About our Research Projects

Below you can read about recent major projects that have received competitive national support from funding bodies such as the Australian Research Council. 

These projects investigate the role that reading and digital practices around reading play in young people’s everyday lives, Australian teens reading habits and preferences, and the social conditions that make possible teens’ discovery of, and access to, ‘good reads’.

Projects

Our Projects

Discovering a ‘Good Read’: Cultural Pathways to Reading for Australian Teens in a Digital Age

Australian Research Council Linkage Projects Grant (2020-2023 LP180100258).

This project aims to support the school, library, and book industries to increase teenagers’ recreational reading. Our partners are: The Australian Publishers Association, BookPeople, the Australian Libraries and Information Association, the School Library Association of Victoria and the Copyright Agency Ltd.

The research maps a broad digital and cultural economy of reading, investigating how teens discover books, and the cultural and material factors that influence their choices. It also studies the role of different cultural intermediaries, ranging from professionals such as librarians, publishers and booksellers, to new digital intermediaries and networks in the digital ecology.

School Surveys 2022/23

Part of the Discovering a ‘Good Read’ project included a survey with students in secondary schools in WA, QLD, NSW and VIC. The survey investigated reading behaviour and preferences to gather information about how Australian teens find and choose books they want to read.

Our Values

Teen Reading in the Digital Era: Platforms, Access and Diversity

Copyright Agency Cultural Fund and Deakin University Central Research Grant (2016-17).
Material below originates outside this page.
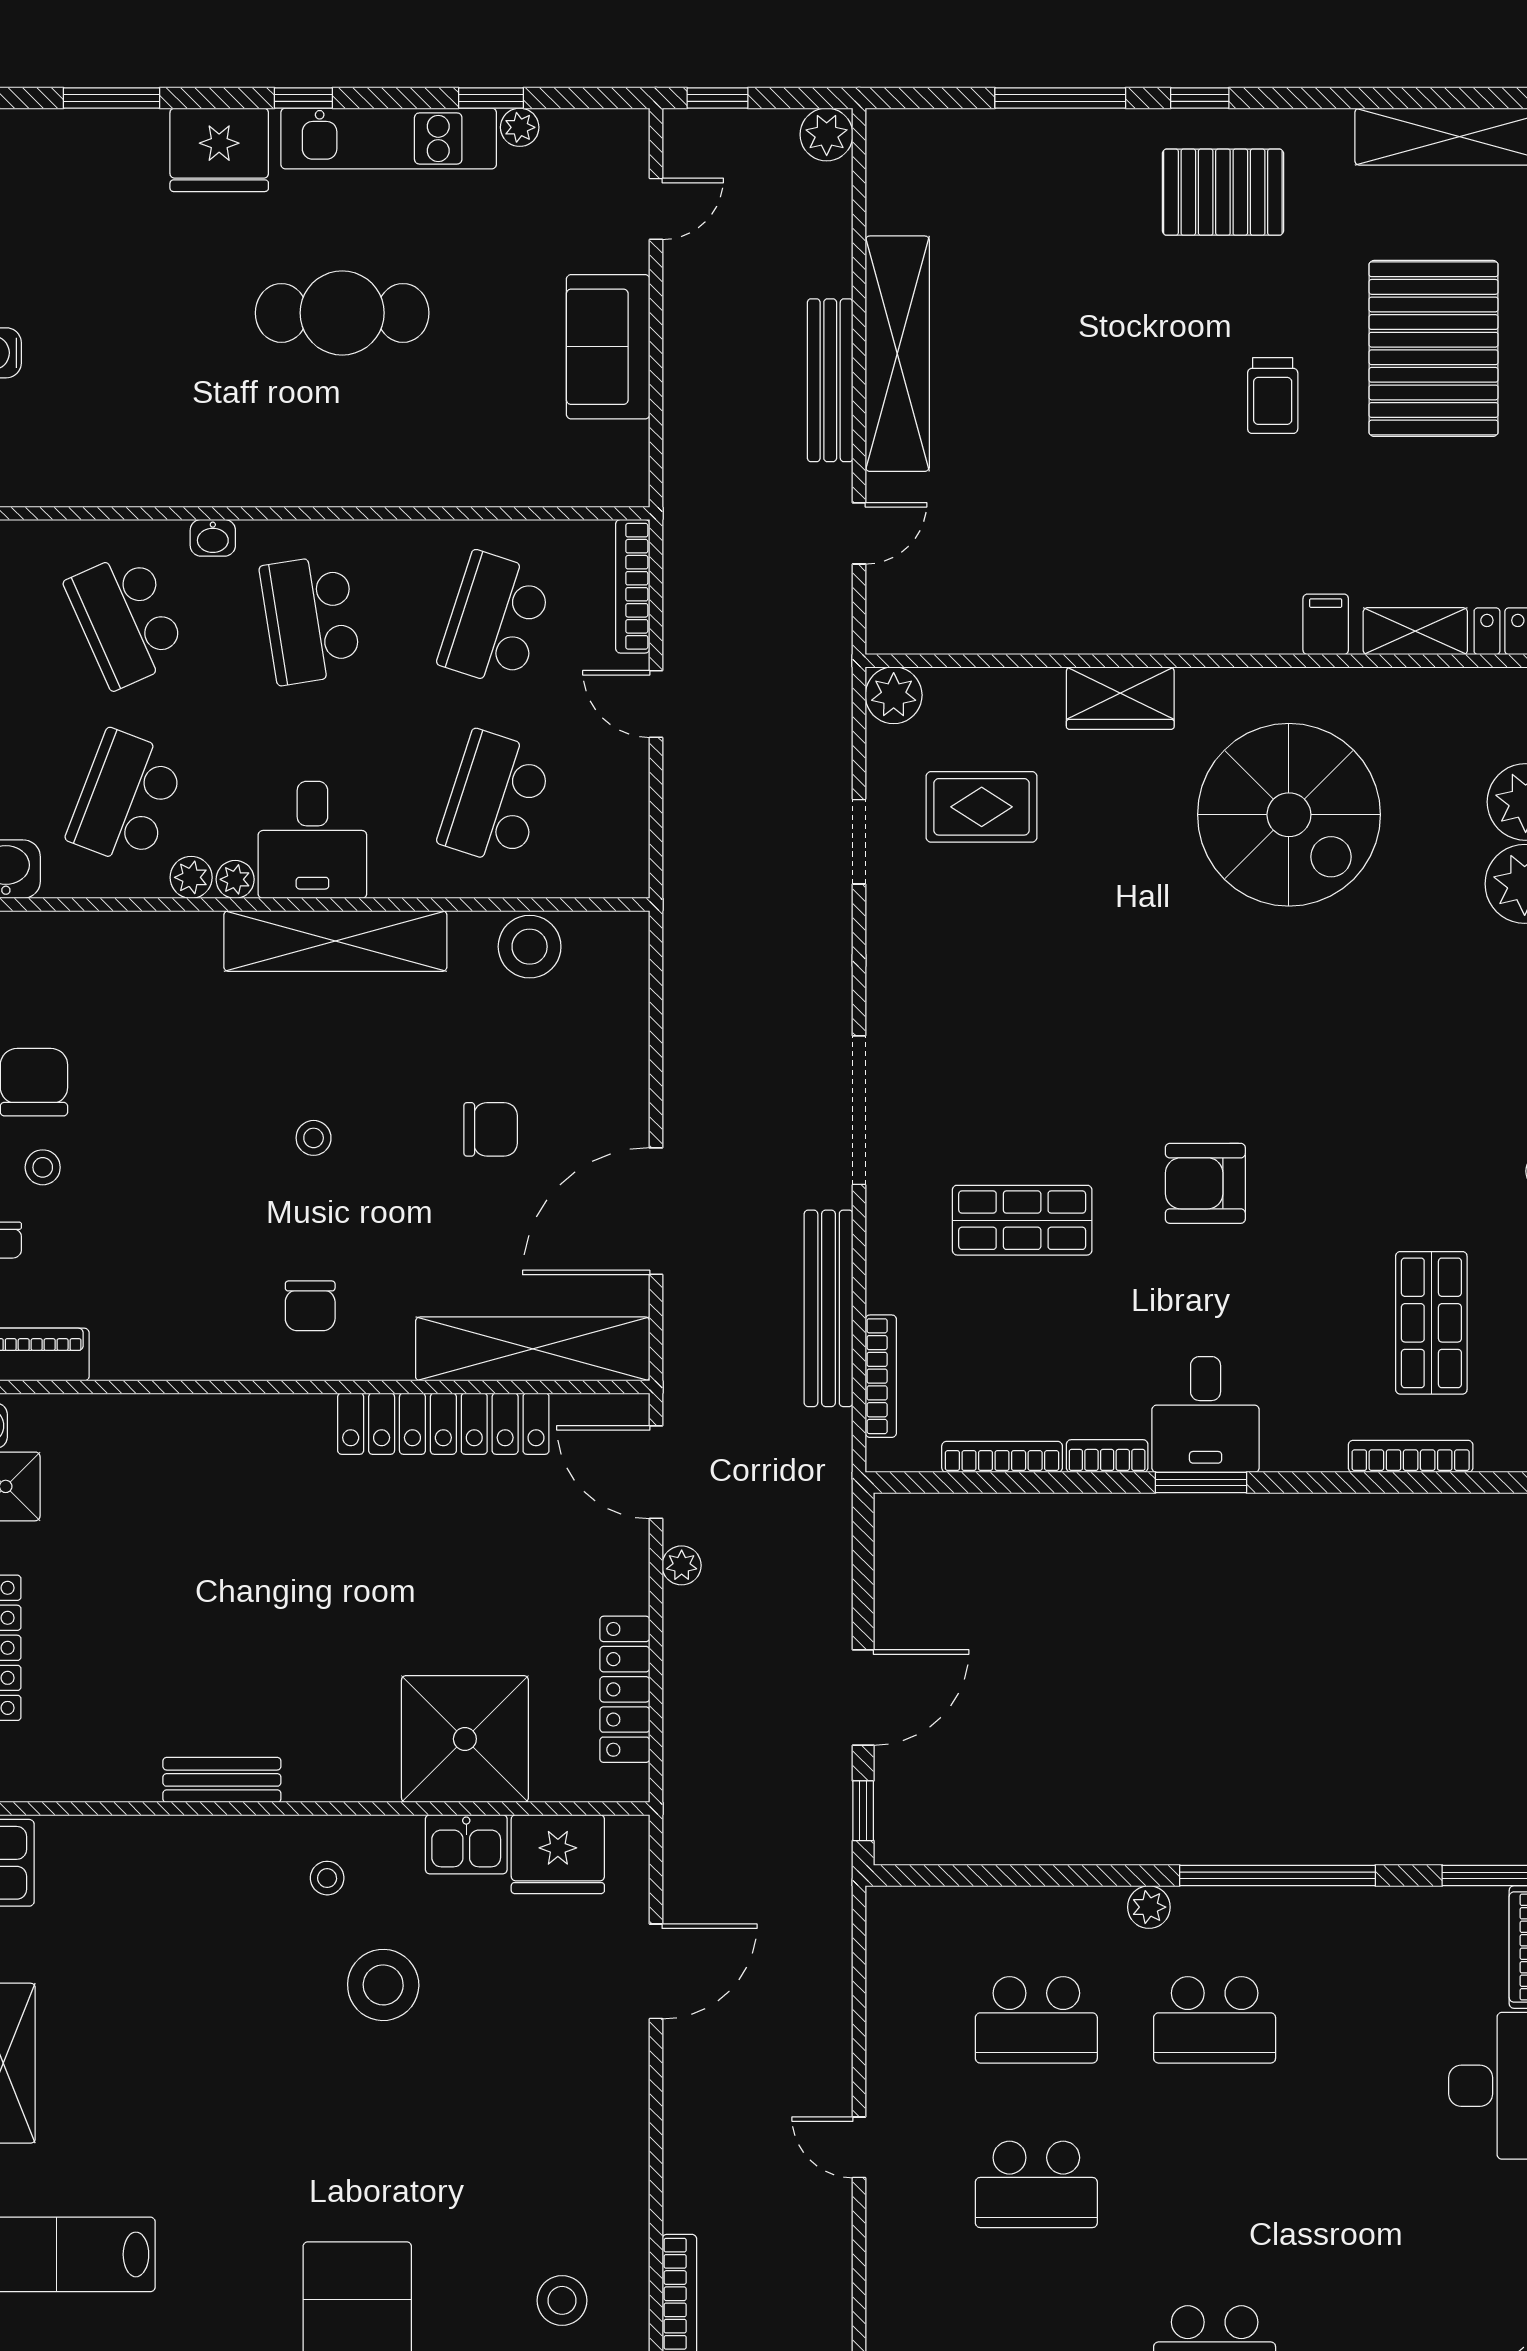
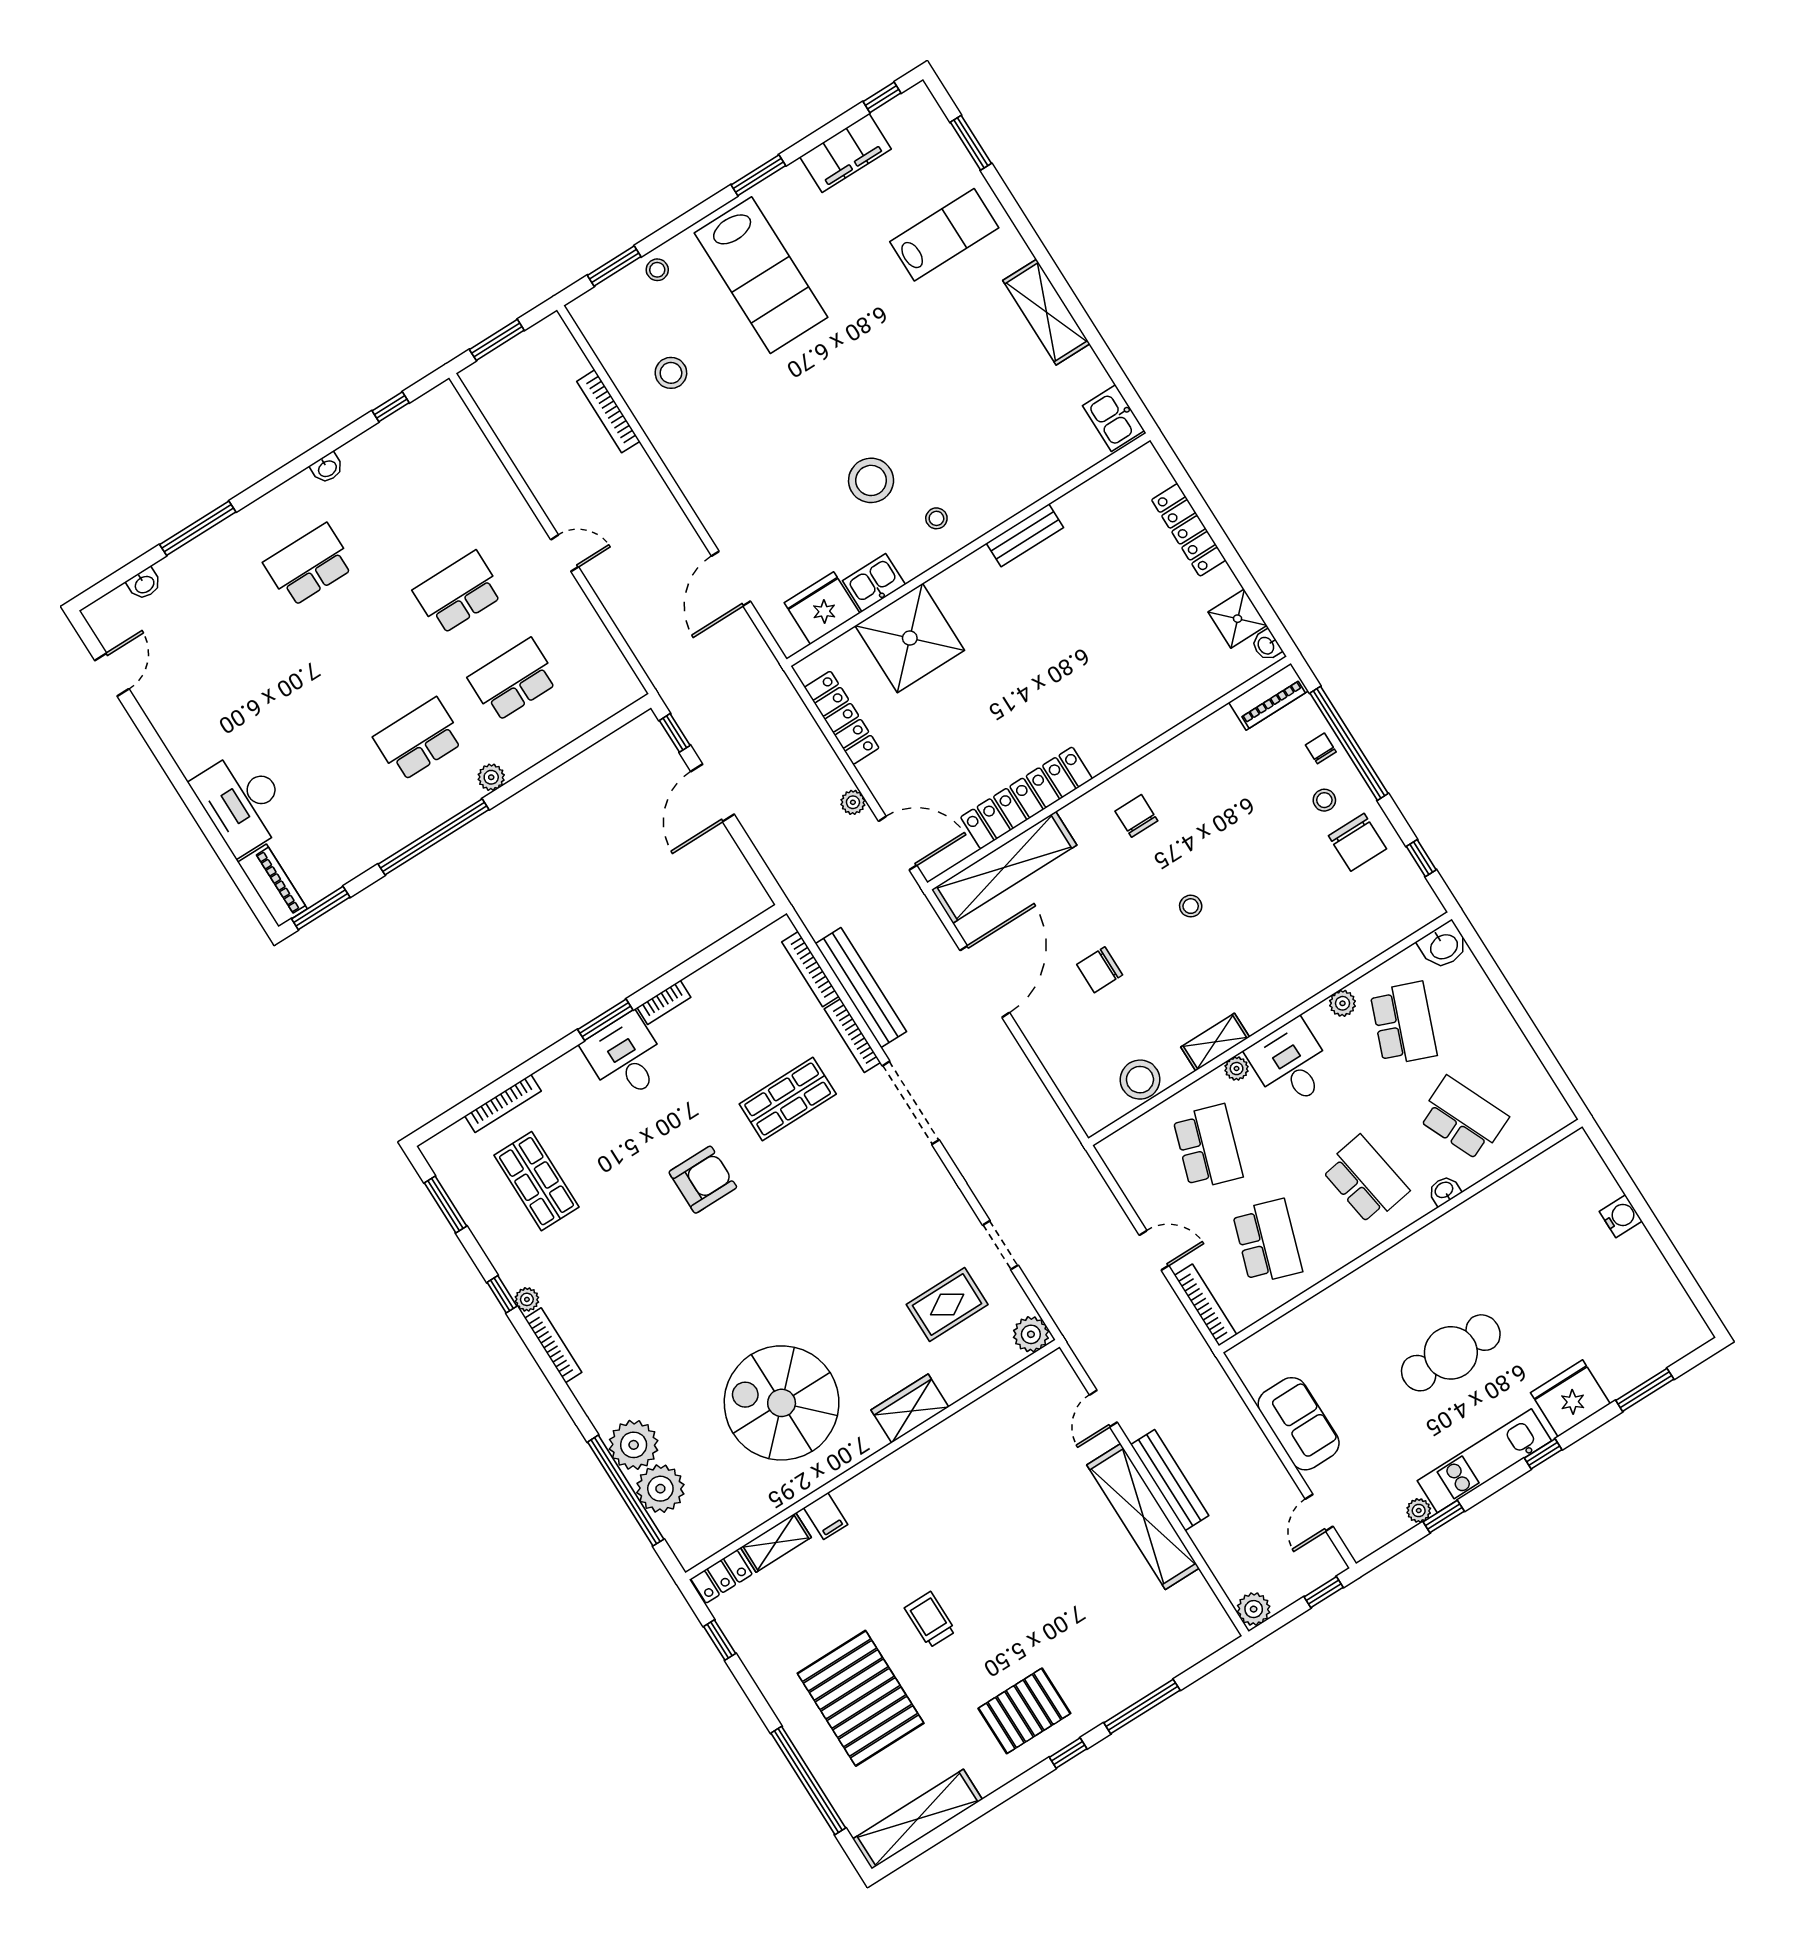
plant: (235, 879) -> (1237, 1069), moved
shelving: (335, 941) -> (1215, 1042), width x0.45, depth x0.75
bookcase: (1002, 1457) -> (852, 1036), moved, turned 90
Drawing on interviews and a survey of diverse cohorts of secondary school students in Victoria and Western Australia, the project investigated the extent to which digital texts, eBooks and the new smart devices used to access them were a major mode in Australian teenagers’ reading. It also examined how teens’ geographical locations as well as their diverse sociocultural backgrounds impacted on their access to, and participation in, leisure reading. Of particular interest was the extent to which family, school and public libraries played a role in Australian adolescents’ knowledge about, access to, and engagement with, leisure reading material in digital and print formats.